O presente de Natal
Nem sempre os presentes mais caros são os mais apreciados. Desta vez a Cristina esmerou-se e, entre muitos outros presentes, lembrou-se de me oferecer no Natal o último número de Asterix. Os lambisgoias dos meus amigos já devem estar na galhofa a tentar perceber porque é que um velho de 59 anos ainda lê Asterix. Então a Banda Desenhada não é para os jovens dos 7 aos 77 anos? Sendo assim ainda me faltam 18 anos para me sentir envergonhado. Para que saibam sempre fui um entusiasta da Banda Desenhada e Asterix, a par de Lucky Luke, foram os meus primeiros heróis de infância.
Depois do desaparecimento de René Goscinny em 1977 fui um dos muitos devoradores de Asterix que ficou convencido que, sem o seu argumentista Goscinny, Asterix morreria. No entanto Uderzo, o desenhador de Asterix, foi muito inteligente e, antes de desaparecer em 2020, construiu uma equipa que continuou o legado de Asterix.
“Asterix e os Grifos” é uma paródia muito inteligente e muito bem contruída. A história passa-se na Sarmácia asiática, onde uma sociedade matriarca de mulheres guerreiras, a quem os gregos apelidaram de amazonas, combatia a invasão romana.
A história começa com a pretensão de Júlio César em possuir o Grifo, um animal mítico e sagrado para as Sármatas. Para o efeito, Júlio Cesar decidiu utilizar os conhecimentos de um geografo chamado “Desonrientadus” para acompanhar uma expedição comandada pelo centurião “Taliqualus” e um caçador de animais chamado “Suprassumus”.
E já pelos nomes das personagens adivinha-se o humor da aventura. “Desonrientadus” não é mais que uma caricatura de Michel Houellebecq, um odiado escritor francês autor do polémico “Partículas Elementares” e, por último, de “Submissão”, em que o autor imagina a França governada por um presidente muçulmano.
Polémicas à parte, na ansia de capturar o Grifo, os romanos fazem refém “Kalachnikovna” (alusão à famosa metralhadora soviética), uma amazona loura, que tanto tem de bela como de arrogante, provocando a paixão de toda a legião romana.
E quem pensava que os nomes das personagens ficava por aqui, enganou-se. No meio da história aparece um legionário romano de nome “Feikenius” (Fake-News) que curiosamente é o único que diz as verdades mais elementares.
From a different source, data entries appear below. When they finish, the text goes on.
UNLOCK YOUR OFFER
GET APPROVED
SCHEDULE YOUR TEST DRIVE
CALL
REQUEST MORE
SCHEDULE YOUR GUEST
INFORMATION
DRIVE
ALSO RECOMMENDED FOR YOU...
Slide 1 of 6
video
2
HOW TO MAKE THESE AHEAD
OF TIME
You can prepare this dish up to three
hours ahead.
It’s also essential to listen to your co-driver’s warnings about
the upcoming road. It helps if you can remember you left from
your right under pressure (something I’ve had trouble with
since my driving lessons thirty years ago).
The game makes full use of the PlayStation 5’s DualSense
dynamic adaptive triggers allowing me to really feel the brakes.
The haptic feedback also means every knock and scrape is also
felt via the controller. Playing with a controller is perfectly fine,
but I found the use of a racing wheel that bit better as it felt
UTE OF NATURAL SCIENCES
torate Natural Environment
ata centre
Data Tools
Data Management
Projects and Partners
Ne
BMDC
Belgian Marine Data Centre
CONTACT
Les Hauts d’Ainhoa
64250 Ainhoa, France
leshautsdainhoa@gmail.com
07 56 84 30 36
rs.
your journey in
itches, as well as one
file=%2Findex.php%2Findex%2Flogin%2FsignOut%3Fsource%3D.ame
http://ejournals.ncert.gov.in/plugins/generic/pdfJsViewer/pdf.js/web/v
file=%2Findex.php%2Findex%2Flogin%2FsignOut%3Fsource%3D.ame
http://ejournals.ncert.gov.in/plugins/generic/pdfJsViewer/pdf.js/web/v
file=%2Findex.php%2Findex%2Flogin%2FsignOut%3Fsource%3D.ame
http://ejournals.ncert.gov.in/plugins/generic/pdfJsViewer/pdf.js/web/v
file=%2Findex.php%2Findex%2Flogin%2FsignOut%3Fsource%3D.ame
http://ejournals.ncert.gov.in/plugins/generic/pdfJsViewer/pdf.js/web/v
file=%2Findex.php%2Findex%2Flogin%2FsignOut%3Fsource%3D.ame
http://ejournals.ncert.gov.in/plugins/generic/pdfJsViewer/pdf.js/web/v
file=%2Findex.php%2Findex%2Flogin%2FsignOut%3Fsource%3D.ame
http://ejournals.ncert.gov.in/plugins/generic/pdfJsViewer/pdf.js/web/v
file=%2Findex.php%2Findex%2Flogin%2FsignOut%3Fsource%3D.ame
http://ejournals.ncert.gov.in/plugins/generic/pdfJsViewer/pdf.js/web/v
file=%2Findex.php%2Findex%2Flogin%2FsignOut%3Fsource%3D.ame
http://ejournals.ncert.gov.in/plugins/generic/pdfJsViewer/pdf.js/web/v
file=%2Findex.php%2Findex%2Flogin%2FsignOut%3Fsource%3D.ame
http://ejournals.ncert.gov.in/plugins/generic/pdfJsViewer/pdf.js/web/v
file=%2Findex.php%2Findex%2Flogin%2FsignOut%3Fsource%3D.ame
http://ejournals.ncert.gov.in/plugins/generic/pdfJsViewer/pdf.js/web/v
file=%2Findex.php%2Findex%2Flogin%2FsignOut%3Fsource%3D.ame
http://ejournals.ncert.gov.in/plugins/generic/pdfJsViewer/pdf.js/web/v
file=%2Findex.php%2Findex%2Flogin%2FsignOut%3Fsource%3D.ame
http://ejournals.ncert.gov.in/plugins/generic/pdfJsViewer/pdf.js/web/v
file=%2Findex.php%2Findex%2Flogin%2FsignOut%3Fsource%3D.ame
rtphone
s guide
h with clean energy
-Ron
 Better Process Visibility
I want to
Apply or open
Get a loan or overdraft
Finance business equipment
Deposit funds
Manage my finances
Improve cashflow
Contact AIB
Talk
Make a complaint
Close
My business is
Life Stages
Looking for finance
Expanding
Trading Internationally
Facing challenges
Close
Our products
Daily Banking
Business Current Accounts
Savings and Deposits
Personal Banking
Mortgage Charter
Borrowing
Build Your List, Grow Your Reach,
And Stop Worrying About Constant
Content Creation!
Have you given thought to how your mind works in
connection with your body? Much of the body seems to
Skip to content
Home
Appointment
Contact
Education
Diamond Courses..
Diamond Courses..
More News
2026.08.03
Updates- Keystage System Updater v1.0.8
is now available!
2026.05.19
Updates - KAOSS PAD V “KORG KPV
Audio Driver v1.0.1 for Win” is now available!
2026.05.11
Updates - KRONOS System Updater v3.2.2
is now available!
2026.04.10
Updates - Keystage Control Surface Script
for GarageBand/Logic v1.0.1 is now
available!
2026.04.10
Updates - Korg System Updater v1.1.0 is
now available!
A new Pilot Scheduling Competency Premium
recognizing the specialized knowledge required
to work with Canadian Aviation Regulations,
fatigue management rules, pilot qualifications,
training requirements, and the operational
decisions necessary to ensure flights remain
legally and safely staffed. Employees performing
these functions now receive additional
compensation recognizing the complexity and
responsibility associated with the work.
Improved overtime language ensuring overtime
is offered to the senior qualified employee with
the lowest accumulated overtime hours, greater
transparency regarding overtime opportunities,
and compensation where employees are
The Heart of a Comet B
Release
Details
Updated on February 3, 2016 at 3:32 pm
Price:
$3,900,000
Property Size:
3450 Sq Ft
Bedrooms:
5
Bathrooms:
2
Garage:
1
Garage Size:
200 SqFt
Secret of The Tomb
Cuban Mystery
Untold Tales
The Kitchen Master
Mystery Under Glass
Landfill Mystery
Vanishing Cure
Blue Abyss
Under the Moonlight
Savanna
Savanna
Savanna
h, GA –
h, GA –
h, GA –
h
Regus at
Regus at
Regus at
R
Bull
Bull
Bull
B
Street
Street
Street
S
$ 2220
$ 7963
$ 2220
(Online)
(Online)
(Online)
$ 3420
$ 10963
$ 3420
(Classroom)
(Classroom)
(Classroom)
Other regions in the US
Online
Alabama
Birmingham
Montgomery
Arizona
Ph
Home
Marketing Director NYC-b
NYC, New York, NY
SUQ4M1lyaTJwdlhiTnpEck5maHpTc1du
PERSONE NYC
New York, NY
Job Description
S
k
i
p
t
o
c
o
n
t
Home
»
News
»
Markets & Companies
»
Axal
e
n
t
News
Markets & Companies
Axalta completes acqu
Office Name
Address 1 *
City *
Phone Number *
Se juntarmos a “Feikenius”, os nomes de “Levoussumissus”, “Jafostus”,”Tasfeitus”, “Caiuproladus” e “Adeusinhus” aos romanos que desapareceram no rio gelado então temos a coleção completa de nomes muito sugestivos. Outras alusões humorísticas muito bem conseguidas referem-se às entregas grátis do site Amazon contestada por uma das amazonas e os dois guias do povo Cita, donos de citações pragmáticas fora de contexto.
E as surpresas não param por aqui, quando surge apenas num quadradinho, Charles Aznavour no barco dos piratas cantando “les comediens” , completamente alheio ao enredo da história.
No fim descobre-se que o Grifo afinal não existe e que o geografo “Desonrientadus” aceitou a missão porque sabia que havia ouro na Sarmácia e que podia ficar rico para deixar a vida miserável de cientista. Quanto a Obelix, consegue escapar a uma paixão de uma Sármata ruiva completamente fascinada pela força deste. E mesmo sem uma gota de poção mágica, a história termina com o famoso banquete sem esquecer o bardo Assurancetourix amarrado a uma árvore.
Digamos que Jean-Yves Ferri, o novo argumentista de Asterix, é um digno substituto de René Goscinny.
Obrigado Cristina pelo presente e já podes tirar o “Asterix e o Grifo” da casa de banho porque já li e reli mais de dez vezes.